ISPConfig selbst hat keine Websstatistik. ISPConfig erzeugt statistiken mit webalizer.

http://www.faqforge.com/linux/contr...the-websites-managed-by-the-ispconfig-system/

http://www.faqforge.com/linux/contr...nticate-myself-to-see-the-website-statistics/


----------



## pee (5. Aug. 2009)

Danke. Allerdings finde ich PIWIK um Längen besser. Ist auch OpenSource und man verschafft sich eine bessere Übersicht. Wäre es denkbar, PIWIK in kommenden Version von ISPC anstatt dem Webalizer zu integrieren?


----------



## Quest (5. Aug. 2009)

PIWIK arbeitet aber komplett anders als Webalizer.
Für Piwik musst du JS Code und ein Zählpixel in jede Seite einbauen.
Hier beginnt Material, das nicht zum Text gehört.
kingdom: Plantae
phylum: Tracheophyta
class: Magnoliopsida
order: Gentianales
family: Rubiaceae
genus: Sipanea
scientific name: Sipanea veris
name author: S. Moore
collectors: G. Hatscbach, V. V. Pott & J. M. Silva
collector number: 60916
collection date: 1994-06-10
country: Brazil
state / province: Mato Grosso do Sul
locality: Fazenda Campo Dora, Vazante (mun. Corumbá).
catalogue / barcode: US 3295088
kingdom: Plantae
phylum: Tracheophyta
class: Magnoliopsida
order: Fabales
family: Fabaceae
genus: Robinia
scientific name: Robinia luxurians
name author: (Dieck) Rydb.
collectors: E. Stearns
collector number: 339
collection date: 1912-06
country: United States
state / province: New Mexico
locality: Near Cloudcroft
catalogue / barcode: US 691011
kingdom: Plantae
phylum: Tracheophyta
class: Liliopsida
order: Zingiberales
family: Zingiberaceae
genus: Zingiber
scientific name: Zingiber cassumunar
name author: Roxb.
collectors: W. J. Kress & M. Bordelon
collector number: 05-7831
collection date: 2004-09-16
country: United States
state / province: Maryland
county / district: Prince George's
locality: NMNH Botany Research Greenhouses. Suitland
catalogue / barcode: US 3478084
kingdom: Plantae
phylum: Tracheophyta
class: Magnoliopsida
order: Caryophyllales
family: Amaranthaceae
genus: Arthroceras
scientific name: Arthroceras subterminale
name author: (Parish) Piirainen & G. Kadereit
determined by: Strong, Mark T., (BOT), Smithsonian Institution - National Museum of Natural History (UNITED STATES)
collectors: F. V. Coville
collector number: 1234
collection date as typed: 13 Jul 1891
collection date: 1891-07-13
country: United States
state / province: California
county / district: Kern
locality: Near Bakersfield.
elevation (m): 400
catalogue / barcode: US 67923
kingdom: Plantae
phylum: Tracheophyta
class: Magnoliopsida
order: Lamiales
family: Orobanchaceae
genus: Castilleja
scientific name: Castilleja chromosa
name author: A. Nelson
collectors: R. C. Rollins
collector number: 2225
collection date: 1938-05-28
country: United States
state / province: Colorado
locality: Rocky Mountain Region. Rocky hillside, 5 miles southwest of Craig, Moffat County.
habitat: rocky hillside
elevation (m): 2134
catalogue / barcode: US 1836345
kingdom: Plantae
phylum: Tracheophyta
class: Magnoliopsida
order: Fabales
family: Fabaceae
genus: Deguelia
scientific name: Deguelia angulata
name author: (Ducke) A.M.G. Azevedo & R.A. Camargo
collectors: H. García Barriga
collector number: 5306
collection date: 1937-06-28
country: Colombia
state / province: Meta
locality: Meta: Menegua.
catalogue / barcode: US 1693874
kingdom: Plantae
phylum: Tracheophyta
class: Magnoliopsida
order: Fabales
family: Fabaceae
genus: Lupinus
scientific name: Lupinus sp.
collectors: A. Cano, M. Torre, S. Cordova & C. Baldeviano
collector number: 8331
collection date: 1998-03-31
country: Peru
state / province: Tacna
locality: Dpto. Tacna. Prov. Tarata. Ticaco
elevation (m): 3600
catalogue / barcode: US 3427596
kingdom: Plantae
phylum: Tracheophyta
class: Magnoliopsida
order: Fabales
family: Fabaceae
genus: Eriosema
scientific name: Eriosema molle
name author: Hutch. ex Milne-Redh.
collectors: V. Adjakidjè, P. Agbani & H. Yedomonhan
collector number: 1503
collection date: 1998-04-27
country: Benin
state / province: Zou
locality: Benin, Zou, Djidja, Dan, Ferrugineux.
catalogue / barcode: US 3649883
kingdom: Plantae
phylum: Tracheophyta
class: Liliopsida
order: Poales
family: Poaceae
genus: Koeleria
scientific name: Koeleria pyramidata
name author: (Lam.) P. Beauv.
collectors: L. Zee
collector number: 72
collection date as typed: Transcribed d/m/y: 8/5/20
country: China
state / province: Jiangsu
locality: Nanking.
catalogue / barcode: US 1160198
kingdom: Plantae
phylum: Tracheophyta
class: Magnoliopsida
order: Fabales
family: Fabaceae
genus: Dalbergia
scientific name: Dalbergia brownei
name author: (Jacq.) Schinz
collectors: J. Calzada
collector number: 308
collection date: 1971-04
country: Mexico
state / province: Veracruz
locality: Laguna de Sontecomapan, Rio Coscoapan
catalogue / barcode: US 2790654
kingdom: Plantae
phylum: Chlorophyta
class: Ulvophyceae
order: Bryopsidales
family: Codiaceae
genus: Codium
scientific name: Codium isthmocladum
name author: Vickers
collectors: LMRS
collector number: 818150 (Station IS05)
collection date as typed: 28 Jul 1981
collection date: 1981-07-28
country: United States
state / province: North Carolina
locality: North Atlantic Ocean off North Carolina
Dazu kannst du deine Kunden nicht zwingen, kannst es ihnen aber natürlich anbieten eine vorhandene Piwik-Installation auf dem Server zu nutzen.
Für dich als Hoster hat Piwik einen großen Nachteil: Es erfasst keinen Traffic, den willst du ja sicher auch mit deinen Kunden abrechnen.

Für Webalizer brauchst du nix in die Webseite einbauen, der läuft von selbst im Hintergrund auf dem Server und analysiert die Logfiles des Webservers. Und genau dort, in den Logfiles, stehen auch die Infos, die du für die Trafficabrechnung brauchst.


----------